> [Task prompt]: Leave every image behind and restate the data word for word.

>>>

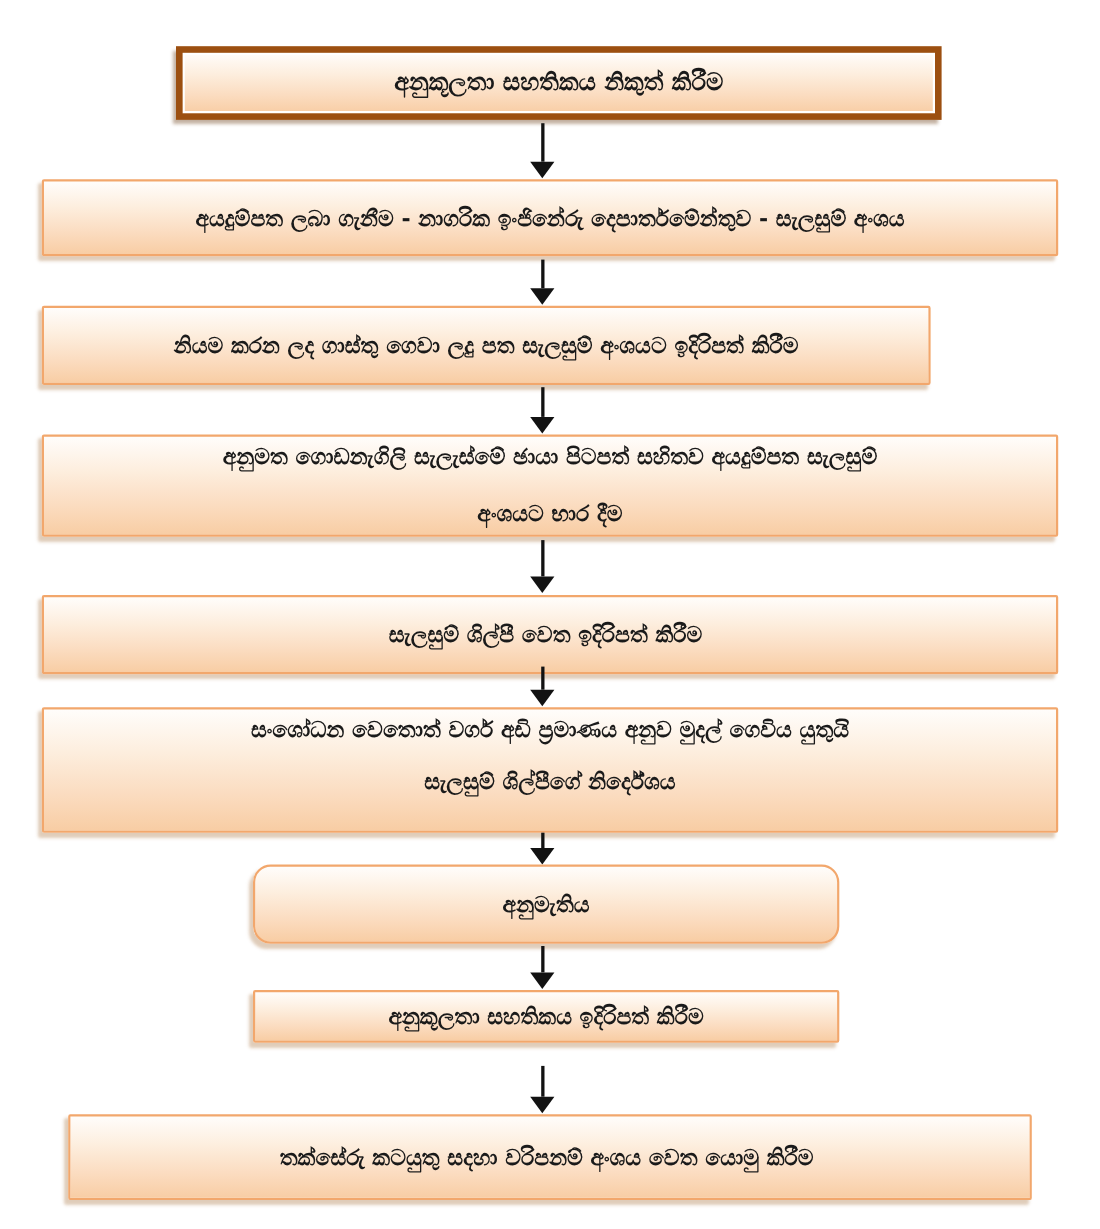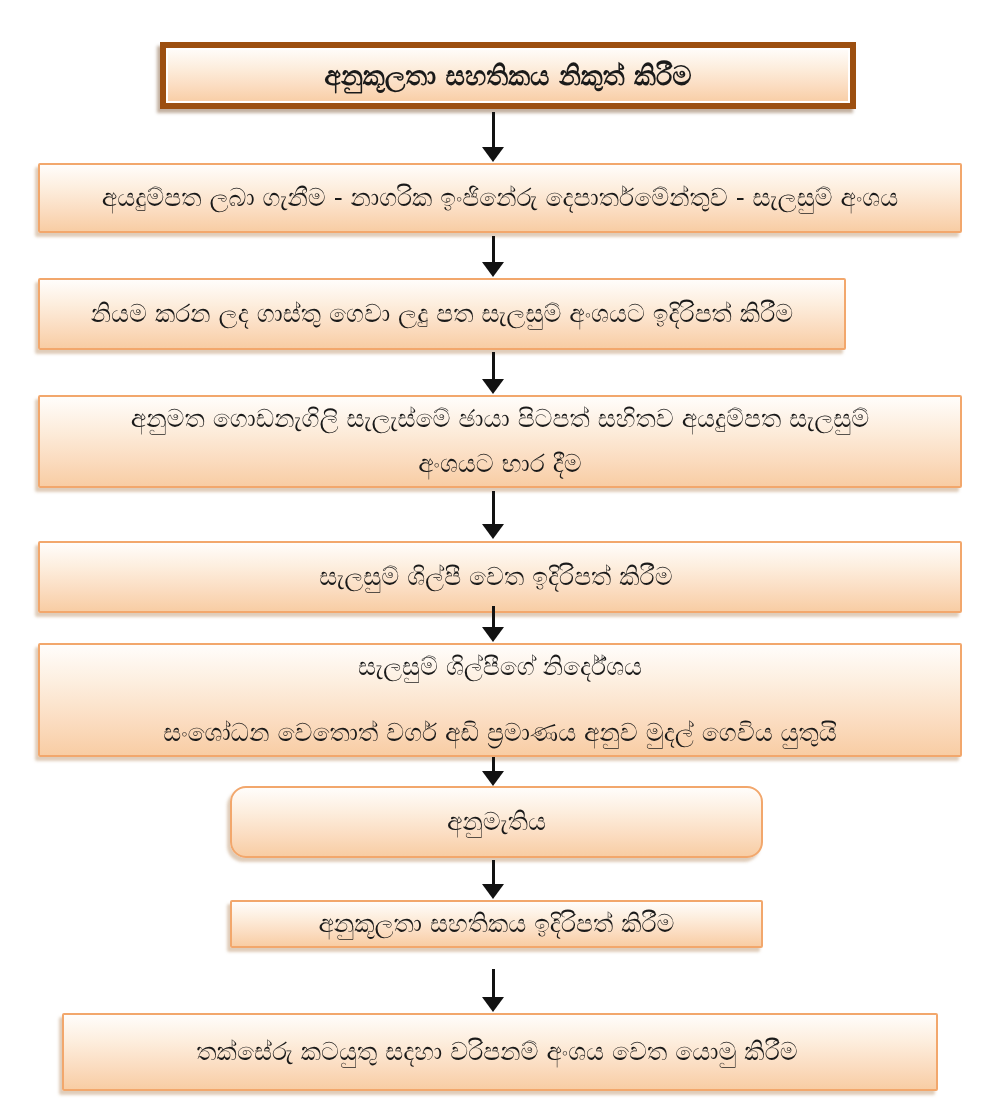--- a/index.html
+++ b/index.html
@@ -31,7 +31,7 @@
   .title-box{
     border:6px solid #9c4f10;
     box-shadow:inset 0 0 0 2px #ffffff, -3px 4px 3px rgba(120,80,45,0.45);
-    font-size:27px;
+    font-size:22px;
     font-weight:600;
     border-radius:0;
   }

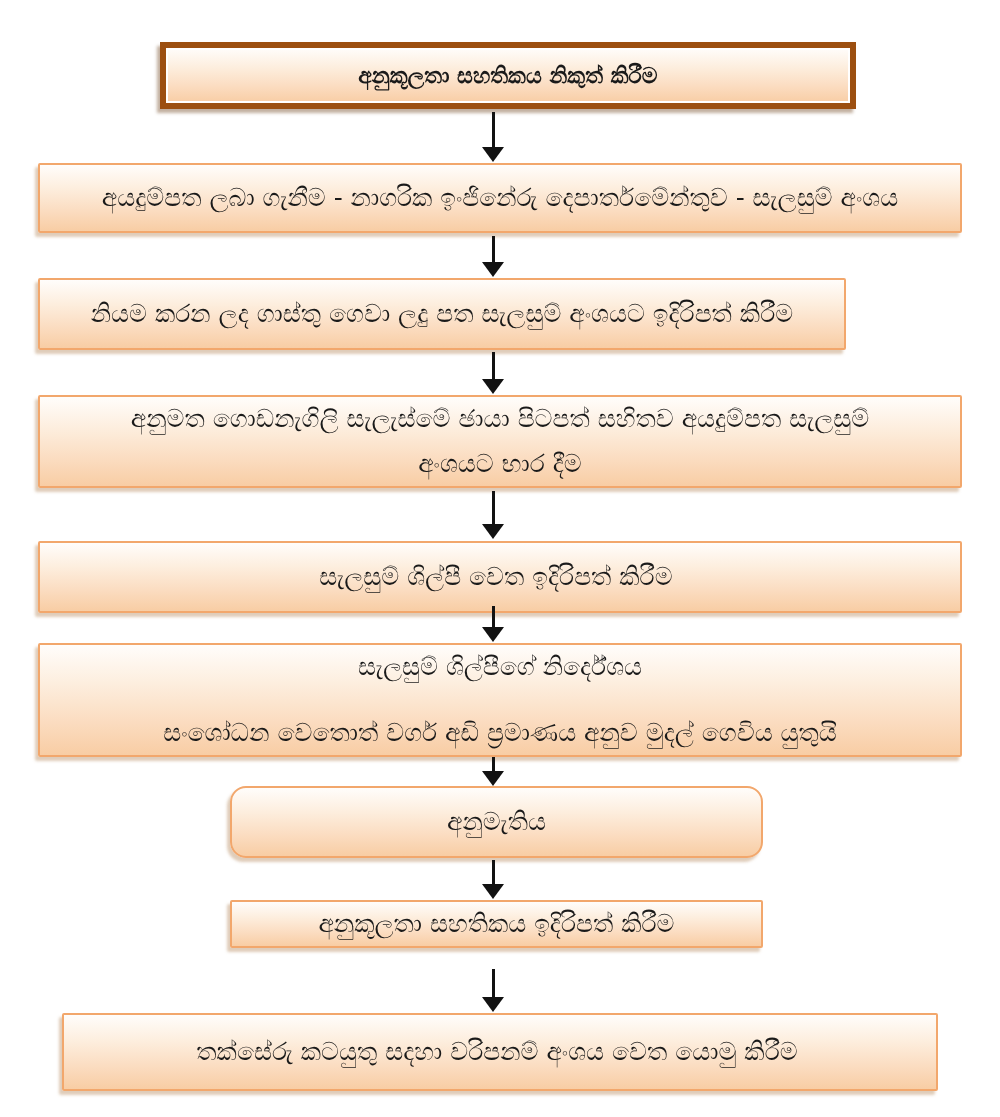--- a/index.html
+++ b/index.html
@@ -23,9 +23,10 @@
     border-radius:2px;
     box-shadow:-3px 4px 3px rgba(170,120,70,0.38);
     color:#1a1a1a;
-    font-size:25px;
+    font-size:20px;
     line-height:1.45;
     padding:4px 18px;
+    font-weight:bold;
   }
   .box .box-label{display:block;}
   .title-box{

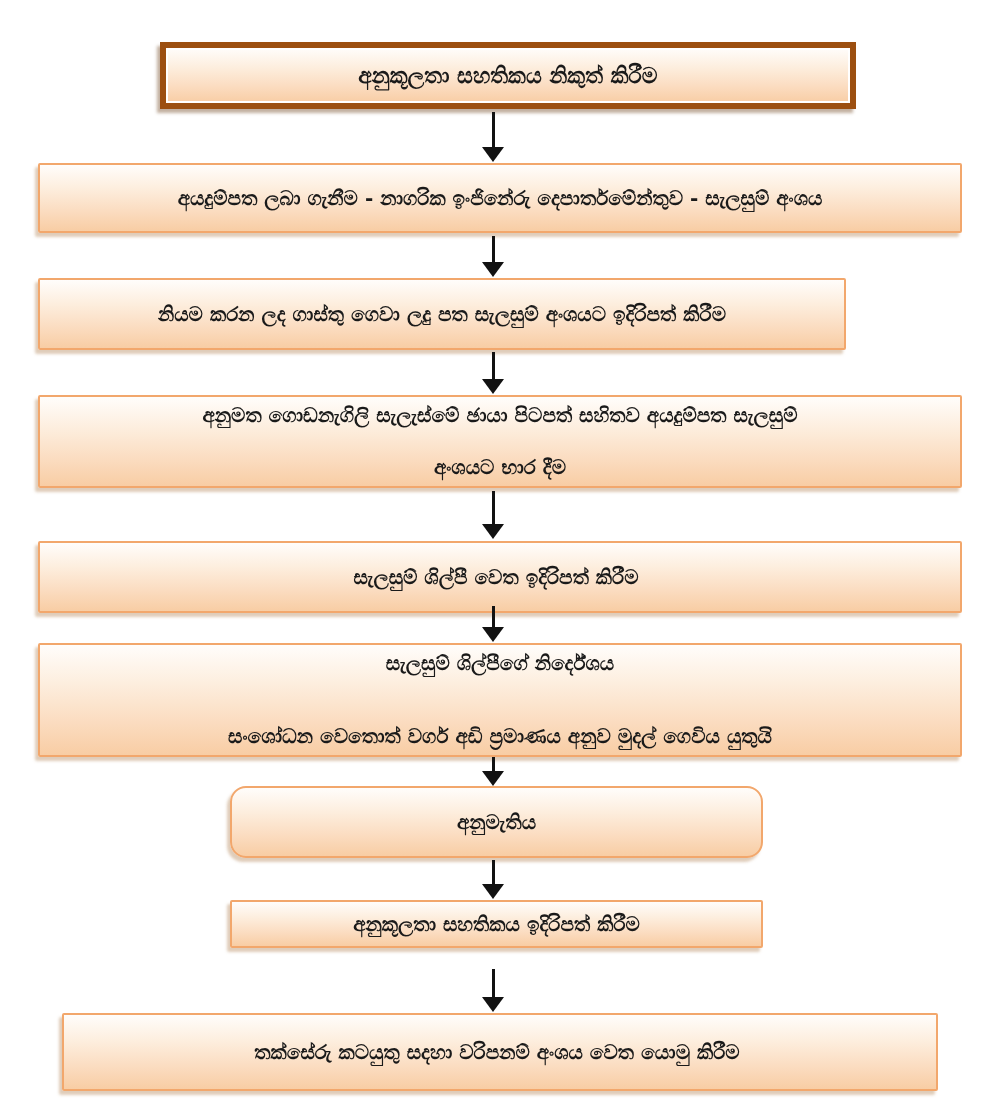--- a/index.html
+++ b/index.html
@@ -109,8 +109,8 @@
   </div>
 
   <div class="box two-line gap-lines" style="left:38px;top:643px;width:924px;height:114px;">
+    <span class="box-label line2">සංශෝධන වෙතොත් වර්ග අඩි ප්‍රමාණය අනුව මුදල් ගෙවිය යුතුයි</span>
     <span class="box-label line1">සැලසුම් ශිල්පීගේ නිර්දේශය</span>
-    <span class="box-label line2">සංශෝධන වෙතොත් වර්ග අඩි ප්‍රමාණය අනුව මුදල් ගෙවිය යුතුයි</span>
   </div>
 
   <div class="arrow" style="left:481px;top:757px;height:29px;">

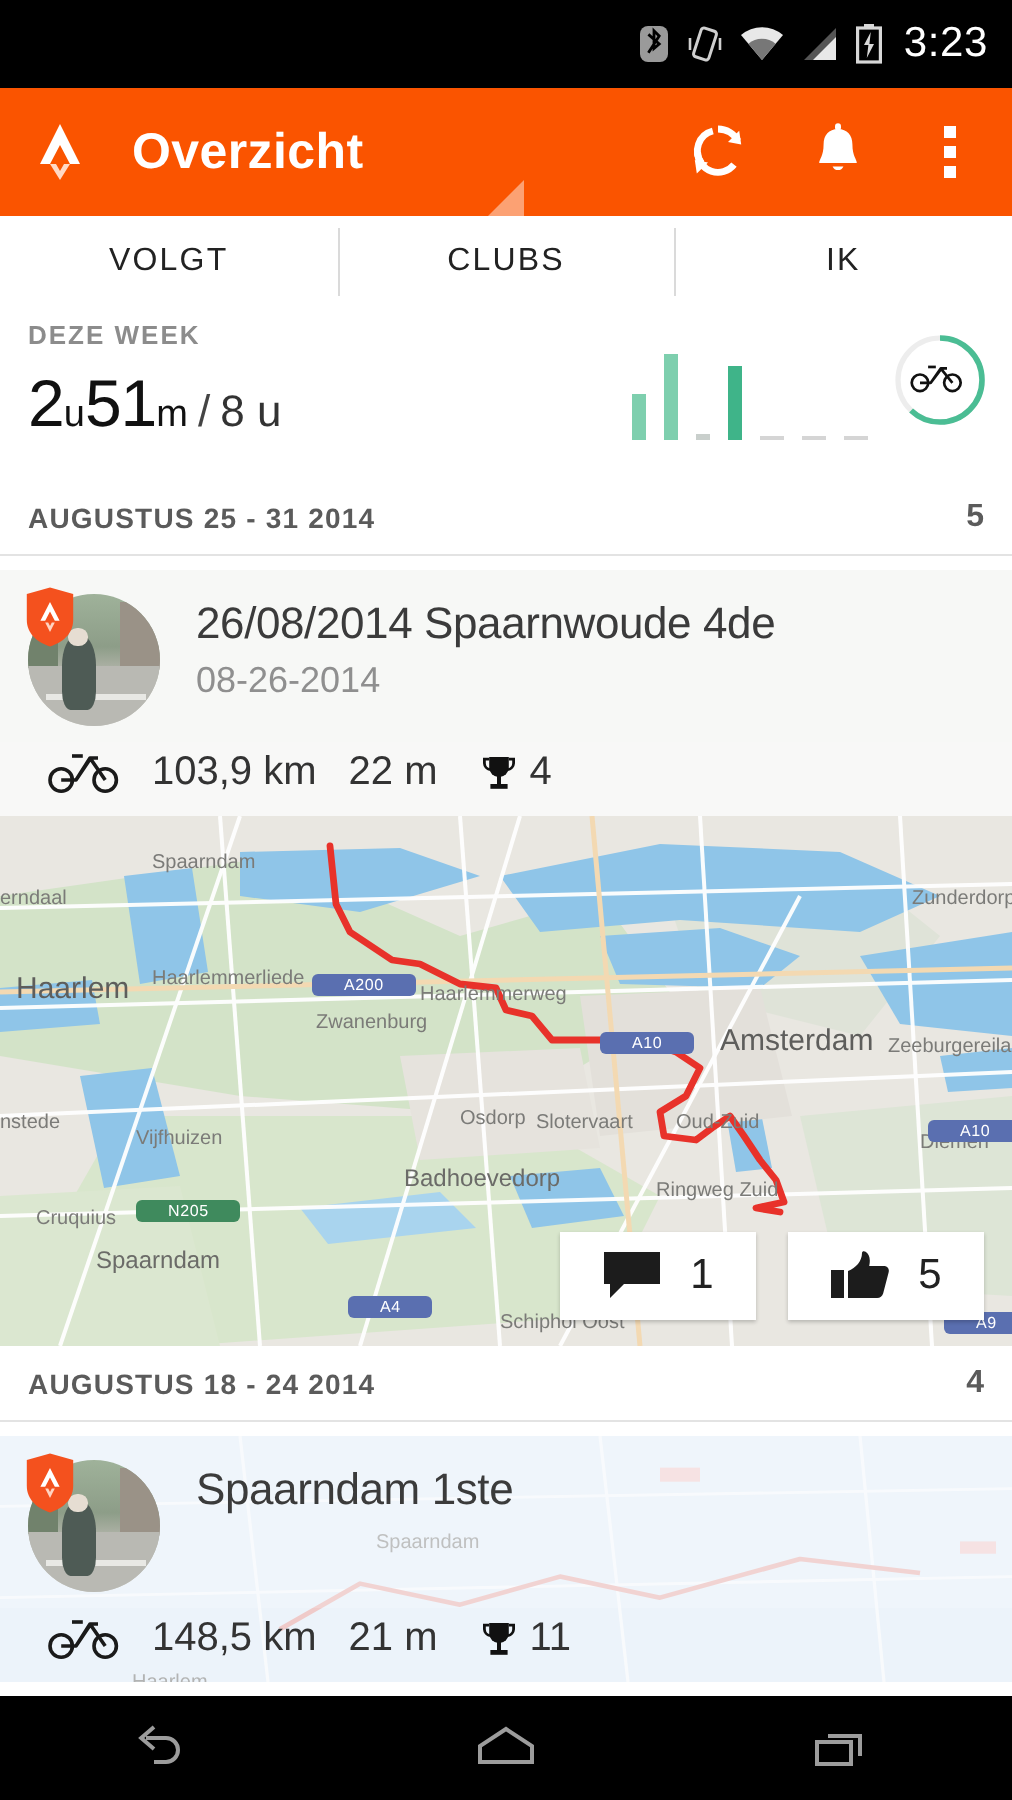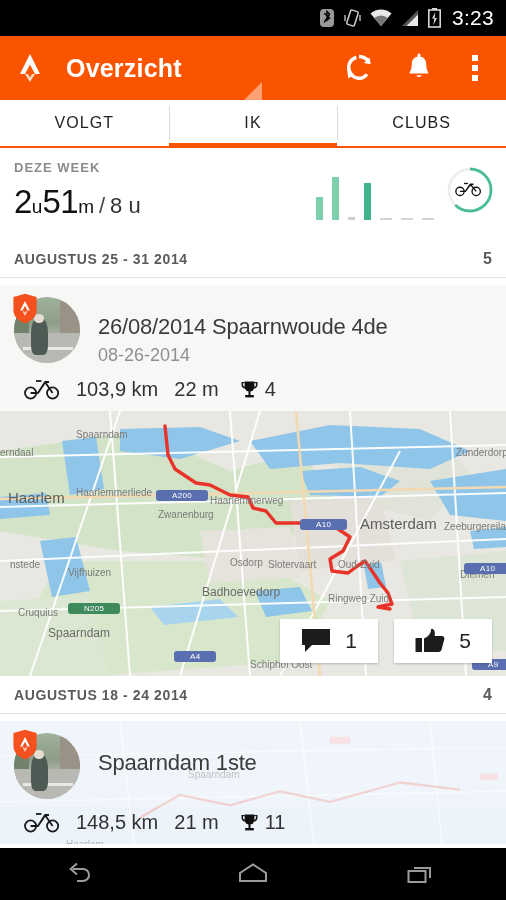--- a/index.html
+++ b/index.html
@@ -13,7 +13,7 @@
 
   
   .statusbar {
-    height: 36px; background: #000; display: flex; align-items: center;
+    height: 44px; background: #000; display: flex; align-items: center;
     justify-content: flex-end; padding-right: 12px; gap: 9px;
   }
   .statusbar .sicon { display: block; }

<<<

> [Written answer]:
--- a/index.html
+++ b/index.html
@@ -31,7 +31,7 @@
   .title-box{
     border:6px solid #9c4f10;
     box-shadow:inset 0 0 0 2px #ffffff, -3px 4px 3px rgba(120,80,45,0.45);
-    font-size:27px;
+    font-size:22px;
     font-weight:600;
     border-radius:0;
   }

--- a/index.html
+++ b/index.html
@@ -23,9 +23,10 @@
     border-radius:2px;
     box-shadow:-3px 4px 3px rgba(170,120,70,0.38);
     color:#1a1a1a;
-    font-size:25px;
+    font-size:20px;
     line-height:1.45;
     padding:4px 18px;
+    font-weight:bold;
   }
   .box .box-label{display:block;}
   .title-box{

--- a/index.html
+++ b/index.html
@@ -109,8 +109,8 @@
   </div>
 
   <div class="box two-line gap-lines" style="left:38px;top:643px;width:924px;height:114px;">
+    <span class="box-label line2">සංශෝධන වෙතොත් වර්ග අඩි ප්‍රමාණය අනුව මුදල් ගෙවිය යුතුයි</span>
     <span class="box-label line1">සැලසුම් ශිල්පීගේ නිර්දේශය</span>
-    <span class="box-label line2">සංශෝධන වෙතොත් වර්ග අඩි ප්‍රමාණය අනුව මුදල් ගෙවිය යුතුයි</span>
   </div>
 
   <div class="arrow" style="left:481px;top:757px;height:29px;">

--- a/index.html
+++ b/index.html
@@ -13,7 +13,7 @@
 
   
   .statusbar {
-    height: 36px; background: #000; display: flex; align-items: center;
+    height: 44px; background: #000; display: flex; align-items: center;
     justify-content: flex-end; padding-right: 12px; gap: 9px;
   }
   .statusbar .sicon { display: block; }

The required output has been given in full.